Баба Нюра с раздражением махнула рукой:
– У нас, как везде сейчас. Стоит с десятка два домов, зажиточных по современным меркам, а остальное все – развалюхи. Да и люди изменились. Раньше в деревне было хорошо – по вечерам люди выходили на улицу, старики и кто постарше на лавочках сидели, пели песни, новости обсуждали, все были на виду и все про всех знали. Ребятишки по улице гоняли прямо босиком, в поношенных штанах и майках. Теперь же понаехали «новые». Понастроили «замки», сидят за высокими глухими заборами, и не знаешь, кто там живет? Бандит или просто предприимчивый человек? И внуков-то страшно теперь одних на улицу отпускать.

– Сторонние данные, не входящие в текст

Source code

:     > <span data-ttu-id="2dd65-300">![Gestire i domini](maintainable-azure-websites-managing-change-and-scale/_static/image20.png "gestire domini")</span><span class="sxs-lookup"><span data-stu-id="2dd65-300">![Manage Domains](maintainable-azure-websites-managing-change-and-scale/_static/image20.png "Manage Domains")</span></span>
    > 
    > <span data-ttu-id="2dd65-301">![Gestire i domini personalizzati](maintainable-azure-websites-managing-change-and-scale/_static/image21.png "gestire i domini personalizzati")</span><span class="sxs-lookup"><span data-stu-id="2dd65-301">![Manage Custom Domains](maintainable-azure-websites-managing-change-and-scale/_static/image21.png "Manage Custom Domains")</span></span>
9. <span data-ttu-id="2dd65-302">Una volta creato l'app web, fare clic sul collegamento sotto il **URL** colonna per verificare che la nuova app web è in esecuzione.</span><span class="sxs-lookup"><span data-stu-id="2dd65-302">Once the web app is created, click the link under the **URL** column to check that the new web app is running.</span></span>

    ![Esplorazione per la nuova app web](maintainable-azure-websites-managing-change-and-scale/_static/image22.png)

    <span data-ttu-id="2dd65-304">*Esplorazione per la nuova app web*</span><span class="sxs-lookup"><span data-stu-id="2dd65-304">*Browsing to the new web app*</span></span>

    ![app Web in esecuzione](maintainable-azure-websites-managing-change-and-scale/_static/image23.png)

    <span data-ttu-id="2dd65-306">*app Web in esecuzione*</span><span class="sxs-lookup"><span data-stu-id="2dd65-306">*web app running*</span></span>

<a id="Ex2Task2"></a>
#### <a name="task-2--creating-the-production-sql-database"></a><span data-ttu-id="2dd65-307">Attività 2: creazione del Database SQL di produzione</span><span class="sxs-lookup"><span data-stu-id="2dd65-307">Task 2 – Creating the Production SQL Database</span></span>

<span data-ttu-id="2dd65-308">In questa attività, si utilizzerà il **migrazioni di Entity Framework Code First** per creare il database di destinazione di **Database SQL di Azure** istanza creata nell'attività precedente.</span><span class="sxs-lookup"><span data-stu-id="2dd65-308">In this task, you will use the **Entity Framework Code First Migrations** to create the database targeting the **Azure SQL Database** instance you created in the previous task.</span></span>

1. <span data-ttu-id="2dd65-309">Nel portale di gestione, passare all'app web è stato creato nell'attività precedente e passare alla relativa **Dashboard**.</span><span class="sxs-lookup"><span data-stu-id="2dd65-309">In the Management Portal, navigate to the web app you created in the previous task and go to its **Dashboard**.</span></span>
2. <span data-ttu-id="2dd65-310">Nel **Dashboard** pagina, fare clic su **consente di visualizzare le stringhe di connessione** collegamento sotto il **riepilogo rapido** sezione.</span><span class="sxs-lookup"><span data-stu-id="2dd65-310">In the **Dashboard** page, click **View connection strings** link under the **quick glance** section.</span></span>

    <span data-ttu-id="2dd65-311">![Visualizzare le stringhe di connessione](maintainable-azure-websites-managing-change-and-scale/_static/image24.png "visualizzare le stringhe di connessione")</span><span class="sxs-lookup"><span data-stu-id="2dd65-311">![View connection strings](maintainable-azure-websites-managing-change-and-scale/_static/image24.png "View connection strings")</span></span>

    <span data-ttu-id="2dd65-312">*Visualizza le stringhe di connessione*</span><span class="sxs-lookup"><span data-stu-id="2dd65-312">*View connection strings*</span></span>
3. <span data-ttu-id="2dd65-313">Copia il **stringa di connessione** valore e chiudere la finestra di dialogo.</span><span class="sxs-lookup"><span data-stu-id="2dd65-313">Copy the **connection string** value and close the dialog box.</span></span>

– Да…– протянула ее собеседница, – в городе тоже так, на улицу ребятишки одни не ходят, машин тьма тьмущая, людей злых много, а молодежь на нас, стариков, вообще как на умалишённых смотрит.
– Так вы городская?
– Из Нижнего.
– Давно из деревни перебрались?
– Давно. Когда еще молодая была.
– Работы не было?
– Да, нет, почему ж, была. Я учительницей в сельской школе работала, когда мужа своего будущего, Николая, встретила. Он в Княгинино жил. У них семья была зажиточная: отец портной – ходил со швейной машинкой за плечами и обшивал народ в местных краях, а мать с ребятишками сидела. Ребятишек у них человек десять было, и всех кормить было надо. Вот и невзлюбила она меня. Ведь, как-никак, после свадьбы у них лишний рот появился, а на зарплату учительницы много не купишь. А когда Галиночка появилась, совсем я чужая им стала, пришлось мне уехать с Галиночкой обратно в Нутренку. У мамы тогда сестра моя с мужем жила, да трое их ребятишек, потому я комнату снимала у одной местной вдовы.
– А муж что?
–. Муж остался в родительской семье, он человек робкий в душе, во всем матери привык слушаться.
– За другого вышла?
– Нет, – помотала головой старуха и поправила привычным движением платок на голове, – когда Галиночка умерла, я ее похоронила, а ему письмо отправила. Явился он через неделю. Говорит: «Прости меня, Любонька, я это виноват, что Галиночки нашей не стало». А я долго простить не могла. Вот закончу занятия в школе и к маме иду, иду потому, что плохо мне, потому что на квартире пустота, доченьки нет. Прошло несколько месяцев и я все ж простила Николая. Но с условием, что мы в город уедем и будем строить там свою судьбу, насколько сил и ума хватит. Так и уехали. Родили еще двоих детей, почти всю жизнь прожили в коммунальной квартире в деревянных бараках на Караваихе. Комната у нас была всего шестнадцать метров квадратных. Я в детском саду работала, а он в пожарке. Потом, когда уж дочка с сыном в университете учились, нам дали двухкомнатную квартиру, и мы переехали. Вот так и прожили свою простую, а в то же время и сложную жизнь. А вы все время тут жили?